A cura di Alessandro Ledda
Perché la danza Haka Maori usata dagli Allblack, che è diventata famosa proprio come rituale di carica agonistica e di intimidazione degli avversari, funziona?
Il linguaggio del corpo è ormai diventato una componente fondamentale da osservare per la comprensione degli stati emotivi, propri e altrui. Essendo per lo più inconsapevole, è di fatto il canale di comunicazione più autentico e influente. L’interesse della comunicazione non verbale in ambito sportivo è però abbastanza recente. Le ricerche svolte in questo senso si sono poste la domanda di come le emozioni espresse dal motorio-gestuale, le posture ed altri indicatori, come ad esempio l’abbigliamento o l’attrezzatura, potessero influenzare le prestazioni effettive sul campo. In questo articolo porrò l’attenzione soprattutto su due modalità con cui il linguaggio non verbale può influire sulla prestazione sportiva. La prima riguarda l’influenza che esso ha su come gli atleti percepiscono gli avversari, che a sua volta è in grado di influenzare le loro aspettative di performance.

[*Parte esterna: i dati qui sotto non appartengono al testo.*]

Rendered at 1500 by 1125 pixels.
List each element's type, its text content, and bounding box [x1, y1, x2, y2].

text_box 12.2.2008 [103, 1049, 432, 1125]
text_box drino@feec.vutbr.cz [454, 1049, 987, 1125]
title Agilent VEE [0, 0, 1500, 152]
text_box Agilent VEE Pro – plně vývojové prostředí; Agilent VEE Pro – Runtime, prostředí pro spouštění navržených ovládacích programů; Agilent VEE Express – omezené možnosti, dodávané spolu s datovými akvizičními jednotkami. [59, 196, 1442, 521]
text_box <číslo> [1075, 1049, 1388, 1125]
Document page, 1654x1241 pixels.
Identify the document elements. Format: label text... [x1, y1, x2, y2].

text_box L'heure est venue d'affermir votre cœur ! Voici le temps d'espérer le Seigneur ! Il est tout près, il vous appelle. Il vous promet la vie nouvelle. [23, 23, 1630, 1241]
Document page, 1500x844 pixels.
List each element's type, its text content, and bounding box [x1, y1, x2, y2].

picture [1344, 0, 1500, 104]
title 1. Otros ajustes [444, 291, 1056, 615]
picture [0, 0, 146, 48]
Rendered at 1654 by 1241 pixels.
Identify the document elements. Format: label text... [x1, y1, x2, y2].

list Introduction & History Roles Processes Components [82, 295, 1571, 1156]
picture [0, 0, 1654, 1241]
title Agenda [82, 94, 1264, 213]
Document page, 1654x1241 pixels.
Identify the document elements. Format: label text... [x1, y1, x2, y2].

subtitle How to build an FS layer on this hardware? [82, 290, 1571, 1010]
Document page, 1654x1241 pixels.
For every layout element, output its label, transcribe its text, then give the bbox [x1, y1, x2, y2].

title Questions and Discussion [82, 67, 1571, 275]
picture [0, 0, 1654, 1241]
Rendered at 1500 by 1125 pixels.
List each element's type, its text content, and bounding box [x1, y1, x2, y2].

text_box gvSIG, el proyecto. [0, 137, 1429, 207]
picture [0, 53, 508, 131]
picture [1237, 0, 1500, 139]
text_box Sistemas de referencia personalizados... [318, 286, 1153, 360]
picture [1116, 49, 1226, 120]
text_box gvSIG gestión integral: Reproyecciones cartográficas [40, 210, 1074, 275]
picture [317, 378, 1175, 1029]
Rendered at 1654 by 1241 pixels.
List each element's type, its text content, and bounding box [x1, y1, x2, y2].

I ricercatori notarono infatti che i giocatori che esibivano una postura eretta e il contatto oculare, durante le fasi di riscaldamento, fossero percepiti come più assertivi, più competitivi e più in forma rispetto agli altri. Inoltre, chi sapeva di dover affrontare questi giocatori percepiva di avere meno chance di batterli. Una postura dominante in un atleta, cioè le posture che, come succede nel mondo animale per stabilire le gerarchie, portano a far occupare al corpo più spazio, ad espanderlo, era percepita come un atleta migliore. Inoltre, l’effetto di un linguaggio del corpo dominante agisce anche dopo: un’autentica espressione di vittoria (es. braccia alzate, petto in fuori, dimostrazione di aggressività in stile “whos’s the boss”) pare rinforzi anche lo spirito di squadra.
La comunicazione a livello non verbale risulterebbe allora uno strumento molto potente che può influenzare sia la percezione degli avversari, che quella dei propri compagni.
La seconda modalità con cui il non verbale influenza la prestazione sportiva è invece legata al feedback somato-sensoriale.
La componente motorio-gestuale del linguaggio pare agisca non solo per comunicare all’esterno, ma anche all’interno, modificando la produzione di alcuni importanti ormoni dell’organismo, in particolare testosterone (l’ormone dell’aggressività, del potere personale e della competizione sessuale) e cortisolo (l’ormone legato alla resistenza passiva allo stress e alla sottomissione).
In uno studio, persone che avevano assunto posture aperte e dominanti (simili a quelle di un gorilla pronto alla sfida) prima di affrontare una situazione di stress, reagirono meglio di quelli che non lo fecero: avevano incrementato i livelli di testosterone, diminuendo quelli di cortisolo, calibrando di conseguenza la percezione di sé verso un maggiore controllo della situazione.
Ricapitolando, è stato confermato da alcuni studi che il nostro particolare linguaggio corporeo può influenzare sia le percezioni che gli altri hanno di noi, sia la nostra stessa autopercezione, lavorando come un potente strumento di feedback.
Lo psicologo dello sport aiuta l’atleta a diventare consapevole del proprio linguaggio non verbale ed a modificarlo per renderlo maggiormente prestativo ed efficace.